Your goal: Look below for the line with "What is the white". Extract that line and each one after it through the last, word for word.

======== Data provided ========

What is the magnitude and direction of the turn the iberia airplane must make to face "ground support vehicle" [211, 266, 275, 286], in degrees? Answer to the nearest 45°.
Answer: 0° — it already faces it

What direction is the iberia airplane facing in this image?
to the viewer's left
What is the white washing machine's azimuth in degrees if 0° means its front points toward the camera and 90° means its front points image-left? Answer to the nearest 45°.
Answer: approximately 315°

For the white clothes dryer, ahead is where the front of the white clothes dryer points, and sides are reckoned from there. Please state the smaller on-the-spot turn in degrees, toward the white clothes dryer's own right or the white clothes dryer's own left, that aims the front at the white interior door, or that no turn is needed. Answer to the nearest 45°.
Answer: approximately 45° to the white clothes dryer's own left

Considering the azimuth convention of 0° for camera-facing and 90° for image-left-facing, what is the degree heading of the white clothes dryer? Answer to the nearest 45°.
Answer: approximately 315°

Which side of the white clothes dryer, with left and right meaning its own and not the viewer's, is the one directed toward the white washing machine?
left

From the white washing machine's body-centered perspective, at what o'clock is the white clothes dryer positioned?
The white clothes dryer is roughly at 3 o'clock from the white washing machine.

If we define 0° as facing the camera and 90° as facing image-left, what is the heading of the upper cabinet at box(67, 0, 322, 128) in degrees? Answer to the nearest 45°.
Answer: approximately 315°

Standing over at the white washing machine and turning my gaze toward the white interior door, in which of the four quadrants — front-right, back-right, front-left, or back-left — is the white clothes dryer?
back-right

========

Solution to this problem:
What is the white washing machine's azimuth in degrees if 0° means its front points toward the camera and 90° means its front points image-left? Answer to the nearest 45°.
Answer: approximately 315°

For the white clothes dryer, ahead is where the front of the white clothes dryer points, and sides are reckoned from there. Please state the smaller on-the-spot turn in degrees, toward the white clothes dryer's own right or the white clothes dryer's own left, that aims the front at the white interior door, or that no turn is needed. Answer to the nearest 45°.
Answer: approximately 45° to the white clothes dryer's own left

Considering the azimuth convention of 0° for camera-facing and 90° for image-left-facing, what is the degree heading of the white clothes dryer? Answer to the nearest 45°.
Answer: approximately 315°

Which side of the white clothes dryer, with left and right meaning its own and not the viewer's, is the one directed toward the white washing machine?
left

From the white washing machine's body-centered perspective, at what o'clock is the white clothes dryer positioned?
The white clothes dryer is roughly at 3 o'clock from the white washing machine.

If we define 0° as facing the camera and 90° as facing image-left, what is the heading of the upper cabinet at box(67, 0, 322, 128) in degrees? Answer to the nearest 45°.
Answer: approximately 315°

Standing over at the white washing machine and turning my gaze toward the white interior door, in which of the four quadrants — front-right, back-right, front-left, or back-left — is the white clothes dryer?
back-right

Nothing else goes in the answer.